Webview Netflow Reporter (wvnetflow)

Webview Netflow Reporter is a lightweight Netflow collector and web display tool based on wvnetflow and flow-tools in a Docker container. Webview Netflow Reporter was created by Craig Weinhold craig.weinhold@cdw.com. The original wvnetflow site is hosted at SourceForge.net.

The Dockerfile is available from Github.

wvnetflow screen shot

Pros

  • Pretty graphs – Displays stack charts of the kinds of traffic (web, email, network, telnet, ssh, dns, mysql, sip, p2p, file server, etc) flowing through the router at any time. See the graphic above.
  • Click on an interesting point of the graph, and see exactly what traffic was being sent during that period.
  • Automatically detects exporters – no configuration required.
  • Lightweight – Runs on a modest computer. Works great if you’re only handling a single home-router’s flow exports. I haven’t tested it with more exporters/more traffic.
  • The Docker container comes pre-configured to display charts “out of the box”.

Cons

  • No automatic way to see “top talkers” – who’s hogging the bandwidth. You have to click the graph, then scroll through a table of hosts that were transmitting at the time.
  • One-minute granularity – The lowest granularity is one minute, despite the fact that the flow data has millisecond accuracy.
  • Five-minute time chunks – Data only gets updated every five minutes. This probably could be configured to change the processing rate.
  • Text-based configuration – Configuration files are arcane.
  • As-is, this only handles one exporter.
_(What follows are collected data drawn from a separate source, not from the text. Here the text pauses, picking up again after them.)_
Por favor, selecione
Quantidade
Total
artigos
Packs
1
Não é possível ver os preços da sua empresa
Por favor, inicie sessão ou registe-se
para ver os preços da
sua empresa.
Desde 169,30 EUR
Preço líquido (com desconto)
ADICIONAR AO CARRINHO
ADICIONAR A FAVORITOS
See Known Issues/Questions
  • There’s an outstanding issue where there are gaps in the displayed charts. Hopefully this will be resolved.

This article is a part of the Netflow Collector series.

2 Responses

  1. Rich, thanks for your efforts in containerizing webview! It’s made it much easier to deploy. Three responses to some of the “cons” you point out:

    The single exporter limit must be something to do with the containers. Webview definitely supports multiple exporters on a single UDP port. In fact, a key Webview strength is the ease of which you can administer hundreds/thousands of exporters with features like SNMP & interface name discovery, regexp-based interface description parsing/aliasing, graceful handling of hardware and IP changes, exporter clock drift correction, and large-scale health reporting (example http://wvnetflow.sourceforge.net/exporter2.html).

    Webview graphs use 1-minute granularity by default because that’s the de facto standard for active flow timeout on most exporters. You can definitely tune to 1 second; here’s a resolution comparison (http://wvnetflow.sourceforge.net/netflow-rendering.pdf). Note: millisecond timestamps are only useful for forensics, and have no visualization value.

    The top-talkers report (and any report or graph) can be directly hyperlinked for fast retrieval or for embedding into other systems and portals.

    Again, thanks for taking the time to containerize Webview!

    1. Thanks for the comments. Yes, the single-exporter problem is likely to be a macOS vs. Docker thing. I have not found time to spin up a Linux box with Docker to see if it works as desired. (There has been some traffic on the Docker forums that talks about macOS networking needing work to make it the same as with Win/Linux.)